87 女神の加護
フシヌに案内されて土産物店に入ると見たことがないものばかりが置かれていた。
「この子、可愛い。ワンちゃんかな」
ヒルデが犬のような姿をした置物を指差す。フシヌはそれを見て、笑顔で答えた。
「それはティーダの守り神で、犬ではなく、獅子なんです。よく家の門柱に置かれていますね」
そう言われれば、民家のところに似たようなものが置かれていた。他にはどんなものがあるのかとアッシュが見ているとフシヌの他に人の気配がないことに今更ながら気がついた。
「俺たちの他に人が居ないようですが」
「はい。父が品物の仕入れに行っているので、今日はお休みなんです。
と言っても普段からお客さんはそう多くないんですけどね」
「そうなの?」
ヒルデの言葉に苦笑しながらフシヌは答える。
「ええ。土産物屋なので相手はどうしても観光客になるんですけど、そもそもティーダに観光に来る人自体が少ないんです。ティーダに出る魔物は利益が少ないらしくて、冒険者にしても来る意味がない場所のようです」
確かに、表通りは活気があったが、道行く人はエジルバ王国では見ることのない服装をしていたので皆、ティーダ藩の人間だった。言われてみれば、アッシュたちのように冒険者のような格好をした者は見かけなかった。
「スイムイ城などの観光になるものがあれば違ったのかも知れませんが、居るのはティーダの人間と先ほどのような騎士ばかりです。
あ、そうだ。アッシュさん、これ、ヒルデさんにどうでしょう」
そう言って、フシヌは色とりどりの貝殻が付いた腕輪をアッシュに見せてきた。
「これは?」
「貝はティーダを守る女神からの祝福と言われています。貝から作られる真珠もまた神聖なのもとされています。なので、貝を使った装飾品は女神の加護を賜るとされ、大切な人への贈り物としてティーダでは広く知られています」
よく見ると、フシヌの首に大きな貝殻に真珠のようなものが付いた綺麗なペンダントをしていることに気がついた。
「フシヌさんのそれも大切な人からですか?」
アッシュが聞くと、フシヌはペンダントを触り、頬を赤く染めて頷いた。彼女の父親が贈った物かと思ったが、その様子では違うようだ。

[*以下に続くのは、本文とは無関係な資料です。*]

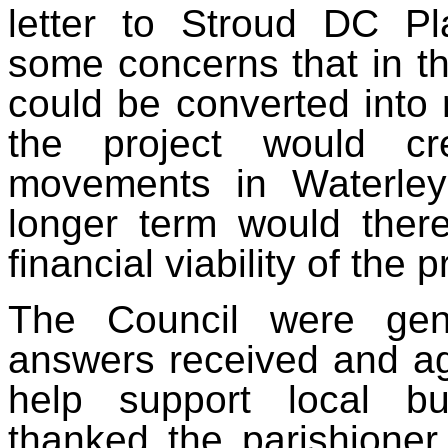
letter to Stroud DC Pl
some concerns that in th
could be converted into
the project would cre
movements in Waterley
longer term would ther
financial viability of the p
The Council were gene
answers received and ag
help support local b
thanked the parishioner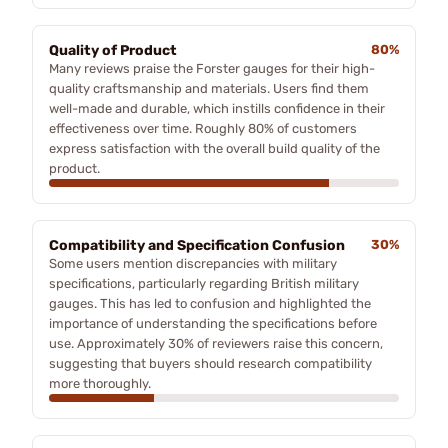
Quality of Product
80%
Many reviews praise the Forster gauges for their high-
quality craftsmanship and materials. Users find them
well-made and durable, which instills confidence in their
effectiveness over time. Roughly 80% of customers
express satisfaction with the overall build quality of the
product.
Compatibility and Specification Confusion
30%
Some users mention discrepancies with military
specifications, particularly regarding British military
gauges. This has led to confusion and highlighted the
importance of understanding the specifications before
use. Approximately 30% of reviewers raise this concern,
suggesting that buyers should research compatibility
more thoroughly.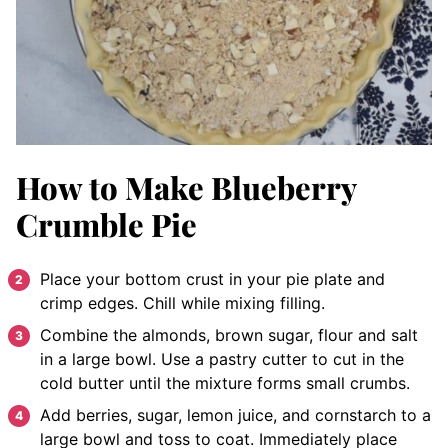
How to Make Blueberry
Crumble Pie
Place your bottom crust in your pie plate and
crimp edges. Chill while mixing filling.
Combine the almonds, brown sugar, flour and salt
in a large bowl. Use a pastry cutter to cut in the
cold butter until the mixture forms small crumbs.
Add berries, sugar, lemon juice, and cornstarch to a
large bowl and toss to coat. Immediately place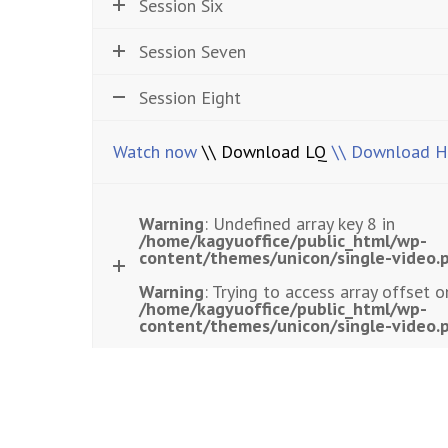
Session Six
Session Seven
Session Eight
Watch now
\\ Download LQ
\\ Download 
Warning
: Undefined array key 8 in
/home/kagyuoffice/public_html/wp-
content/themes/unicon/single-video.
Warning
: Trying to access array offset o
/home/kagyuoffice/public_html/wp-
content/themes/unicon/single-video.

そのとき、店の扉を開ける音がしたので、そちらを見ると、男が一人、店に入って来た。
「フシヌ、来たよ。あれ? 今日って休みじゃなかったかい」
男はアッシュと同じぐらいの年頃で、道を歩く人たちと比べて質のいい服を着ていた。フシヌは彼を見ると、驚いたように口に手を当てる。

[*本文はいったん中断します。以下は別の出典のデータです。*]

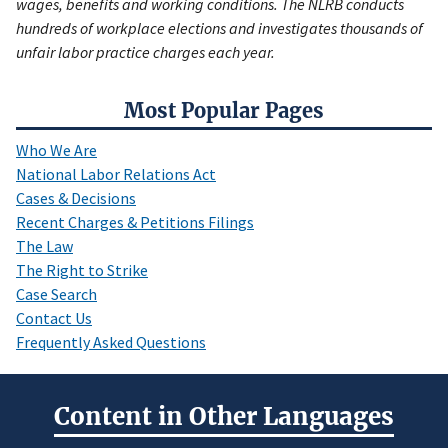
wages, benefits and working conditions. The NLRB conducts
hundreds of workplace elections and investigates thousands of
unfair labor practice charges each year.
Most Popular Pages
Who We Are
National Labor Relations Act
Cases & Decisions
Recent Charges & Petitions Filings
The Law
The Right to Strike
Case Search
Contact Us
Frequently Asked Questions
Content in Other Languages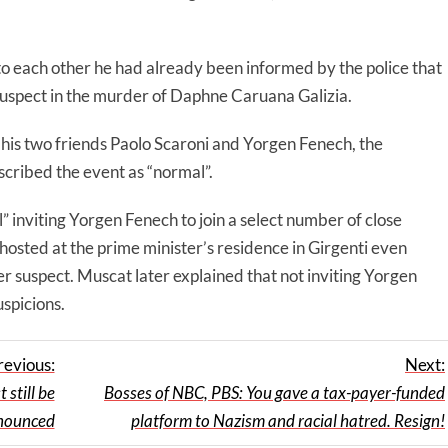
o each other he had already been informed by the police that
suspect in the murder of Daphne Caruana Galizia.
is two friends Paolo Scaroni and Yorgen Fenech, the
cribed the event as “normal”.
 inviting Yorgen Fenech to join a select number of close
 hosted at the prime minister’s residence in Girgenti even
 suspect. Muscat later explained that not inviting Yorgen
spicions.
revious:
Next:
still be
Bosses of NBC, PBS: You gave a tax-payer-funded
nounced
platform to Nazism and racial hatred. Resign!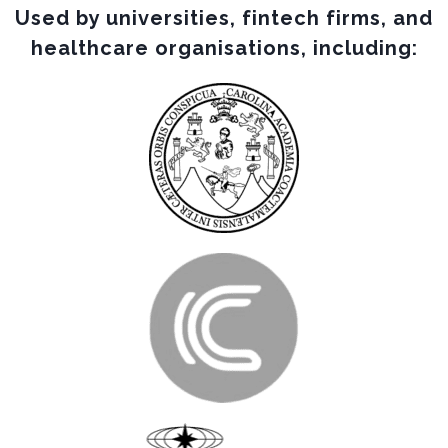
Used by universities, fintech firms, and
healthcare organisations, including: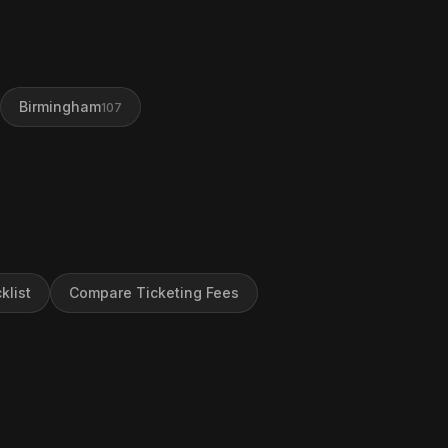
Birmingham
107
klist
Compare Ticketing Fees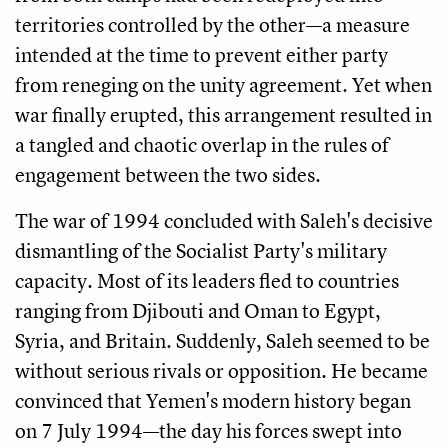
territories controlled by the other—a measure
intended at the time to prevent either party
from reneging on the unity agreement. Yet when
war finally erupted, this arrangement resulted in
a tangled and chaotic overlap in the rules of
engagement between the two sides.
The war of 1994 concluded with Saleh's decisive
dismantling of the Socialist Party's military
capacity. Most of its leaders fled to countries
ranging from Djibouti and Oman to Egypt,
Syria, and Britain. Suddenly, Saleh seemed to be
without serious rivals or opposition. He became
convinced that Yemen's modern history began
on 7 July 1994—the day his forces swept into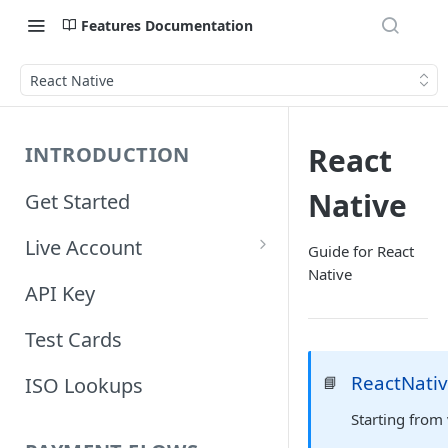
Features Documentation
React Native
React
INTRODUCTION
Native
Get Started
Live Account
Guide for React
Native
Account Information
API Key
Orders Information
Test Cards
ReactNati
📘
ISO Lookups
Starting from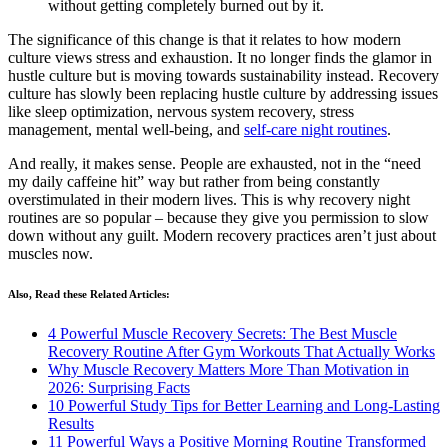
without getting completely burned out by it.
The significance of this change is that it relates to how modern
culture views stress and exhaustion. It no longer finds the glamor in
hustle culture but is moving towards sustainability instead. Recovery
culture has slowly been replacing hustle culture by addressing issues
like sleep optimization, nervous system recovery, stress
management, mental well-being, and
self-care night routines
.
And really, it makes sense. People are exhausted, not in the “need
my daily caffeine hit” way but rather from being constantly
overstimulated in their modern lives. This is why recovery night
routines are so popular – because they give you permission to slow
down without any guilt. Modern recovery practices aren’t just about
muscles now.
Also, Read these Related Articles:
4 Powerful Muscle Recovery Secrets: The Best Muscle
Recovery Routine After Gym Workouts That Actually Works
Why Muscle Recovery Matters More Than Motivation in
2026: Surprising Facts
10 Powerful Study Tips for Better Learning and Long-Lasting
Results
11 Powerful Ways a Positive Morning Routine Transformed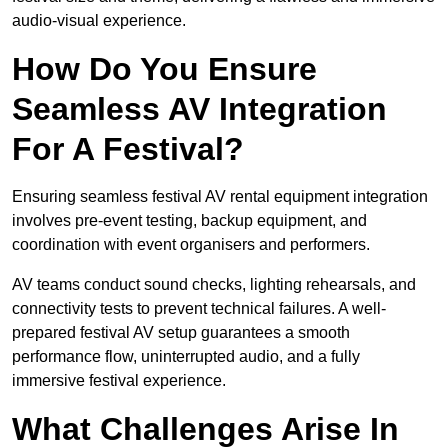
audio-visual experience.
How Do You Ensure
Seamless AV Integration
For A Festival?
Ensuring seamless festival AV rental equipment integration
involves pre-event testing, backup equipment, and
coordination with event organisers and performers.
AV teams conduct sound checks, lighting rehearsals, and
connectivity tests to prevent technical failures. A well-
prepared festival AV setup guarantees a smooth
performance flow, uninterrupted audio, and a fully
immersive festival experience.
What Challenges Arise In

「若様!! もう、また一人でこんなところに来たのですか。護衛の方々は?」
怒ったようにフシヌは男に詰め寄るが、彼は困ったように笑うだけだ。
「そう怒らないでよ。大丈夫、あとで謝るよ」
「そういう問題ではありません!!」
「いやぁ、それよりも彼らは誰だい。お客さんじゃないよね」
男の誤魔化すような様子からフシヌは諦めたようにため息を吐き、アッシュたちのことを説明する。
「彼らは私をエジルバ王国の騎士たちから助けてくれたんです。だから――」
フシヌが言い終わる前に男が彼女の肩に手を置き、心配そうな声で尋ねた。
「な、フシヌ、君、大丈夫だったのかい。見たところ怪我はないようだけど」
「え、ええ。ひどいことをされる前に彼らが助けてくれたから、こうして無事です」
フシヌがそう言うと、男はアッシュの方に歩いてきて、手を取って笑顔を向けてきた。
「あ、ありがとう。君たちがフシヌを助けてくれたんだね。
この間、エジルバ王国の騎士に声を掛けられた女性が大怪我を負ってね。それだけじゃなく、ただ恋人と歩いていただけで気に食わないと殴られた男性もいたんだ。フシヌまで怪我を負うようなことがあれば、僕は」
男はうつむき、悔しそうに唇を噛んでいる。その顔は、フシヌを自分が救えなかったことの後悔にしては、少し違うように感じた。